After a set sampling time, the sending hardware transmits this structure to the equipment that should be receiving it, which has been building a similar structure out of the same packets. At this point, the actual performance data should be simple: lost packets can be identified as unfilled slots, and the time stamps can be used to calculate various latency figures. Because it’s so simple, the authors calculate that implementing it would require adding only an additional one percent to the transistor count of even the low-end ASICs currently in use. The data structure itself would require only 72Kbits of control traffic a second.
Mathematically, the authors demonstrate that the system would provide a statistically accurate measure of both the latency and its standard deviation. They also created a simulator, which they used to demonstrate its accuracy. Even under really bad conditions, like a 20 % packet loss rate, its estimates of latency would be within tolerance of 4 %. If you’re losing 20 percent of your packets, latency’s probably the least of your concerns.
Comparisons with a method of actively monitoring network performance showed that the Lossy Difference Aggregator provided more accurate latency measures.

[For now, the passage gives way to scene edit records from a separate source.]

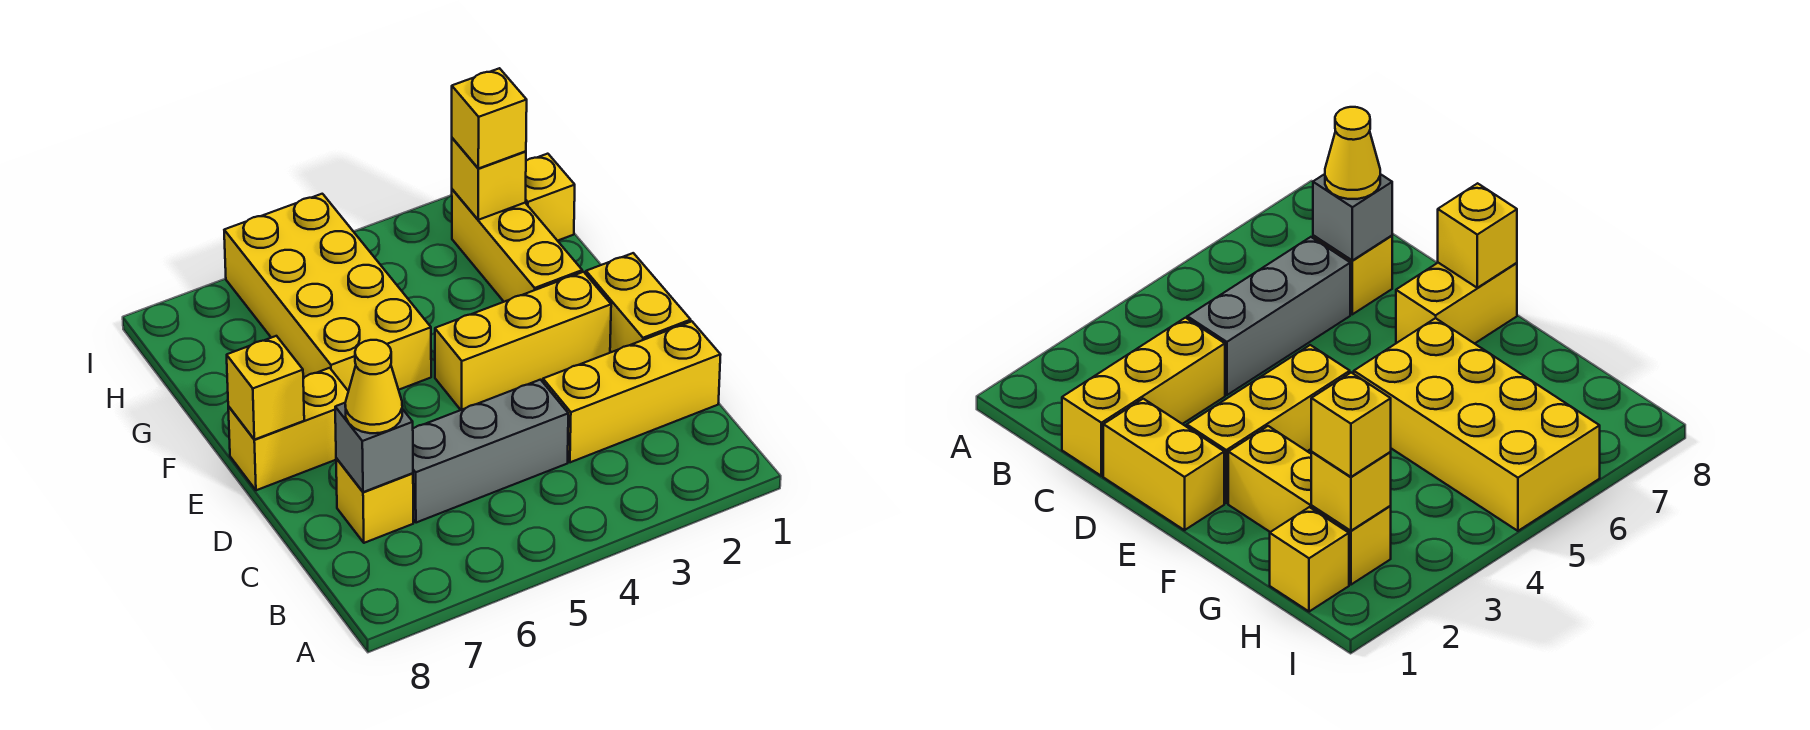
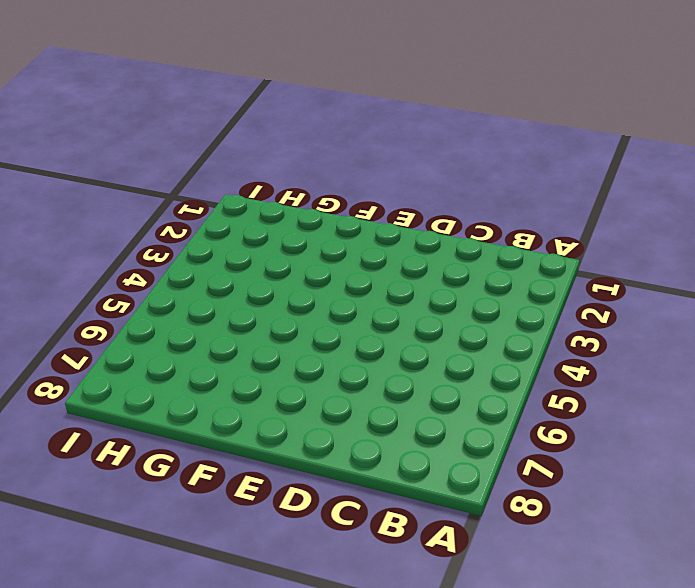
none -> yellow 1x3 brick [543,321,720,462]
none -> grey 1x3 brick [413,380,568,523]
none -> yellow 1x1 brick [336,458,413,543]

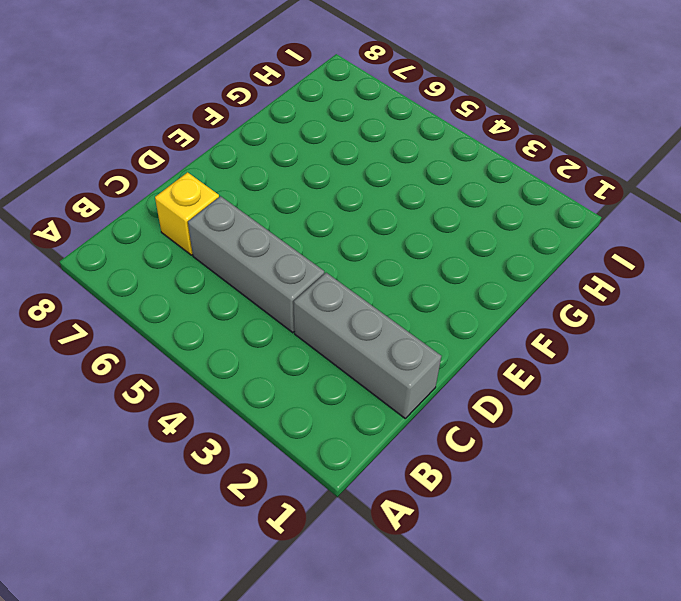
grey 1x3 brick [294,273,441,418] -> yellow 1x3 brick [543,321,720,462]
none -> yellow 1x2 brick [586,253,691,352]
none -> yellow 1x3 brick [435,272,611,410]
none -> yellow 1x2 brick [228,368,348,490]

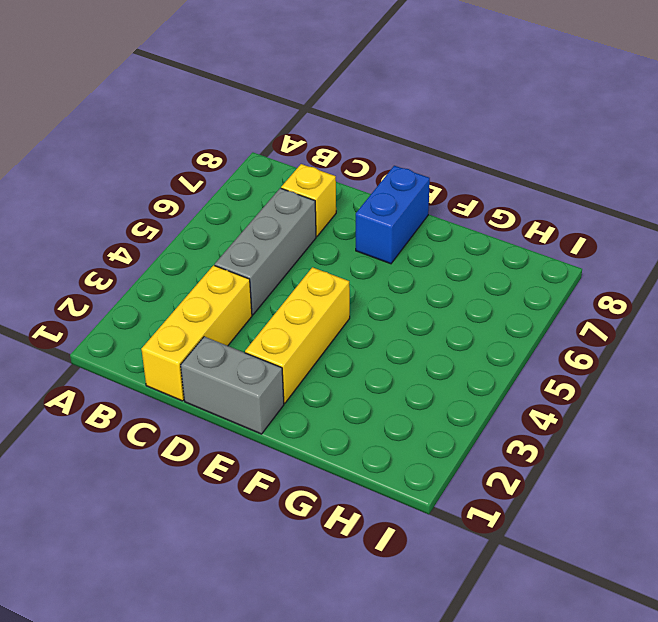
grey 1x2 brick [181,337,284,434] -> yellow 1x2 brick [586,253,691,352]
blue 1x2 brick [356,166,430,264] -> yellow 1x2 brick [228,368,348,490]
none -> yellow 1x3 brick [451,189,582,302]
none -> yellow 2x4 brick [224,194,431,391]
none -> yellow 1x1 brick [525,154,575,241]

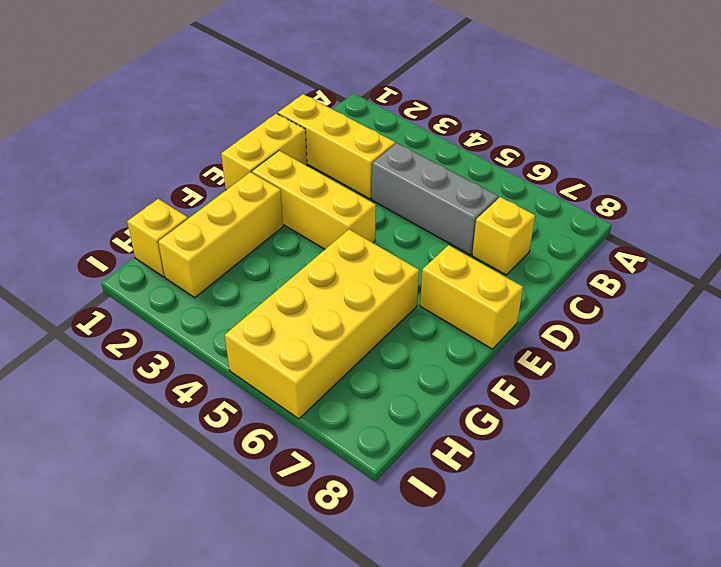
none -> grey 1x1 brick [335,403,413,492]
none -> yellow 1x1 brick [227,336,304,440]
none -> yellow 1x1 brick [452,138,526,220]

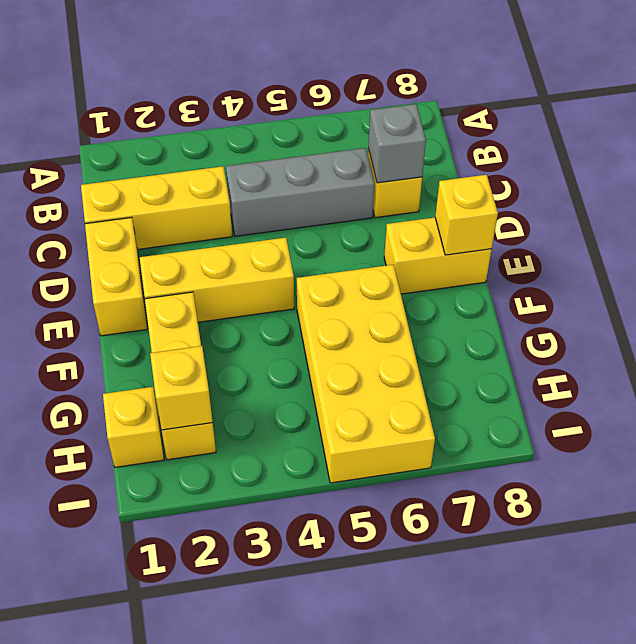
none -> yellow 1x1 cone [345,340,402,433]
none -> yellow 1x1 brick [452,68,527,169]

Of course, network hardware will need to recognize this traffic as distinct from the packets it’s supposed to be routing. The authors suggest adding an extension to the IEEE 1588 standard, which is used for synchronizing the clocks of network equipment. Since accurate comparisons of time stamps require clock synchronization anyway, this seems like a reasonable suggestion.
The remaining challenge involves actually putting an implementation into hardware. The authors, perhaps due to their interactions with their sponsors at Cisco, seem especially attuned to the realities of the networking hardware world. The power of embedded processors is starting to commoditize and featurize the networking hardware market in the same way that the power of desktop processors has transformed the PC market. The specialized real-term monitoring hardware could represent a value-added proposition for vendors. Its first likely customers—high frequency traders and high performance computing centers—are also among the least price-sensitive.
The authors point out that the data generated by their method can provide value well before it’s fully deployed. Putting this hardware on either side of major network bottlenecks could be extremely useful, and it might be possible to arrange the protocol so that it operates across hardware that’s separated by a number of intervening devices. As the intervening hardware is replaced, the data returned will simply become finer-grained.
If and when this methodology is used to detect and optimize latency in slow networks like VPN — It could bring a revolution.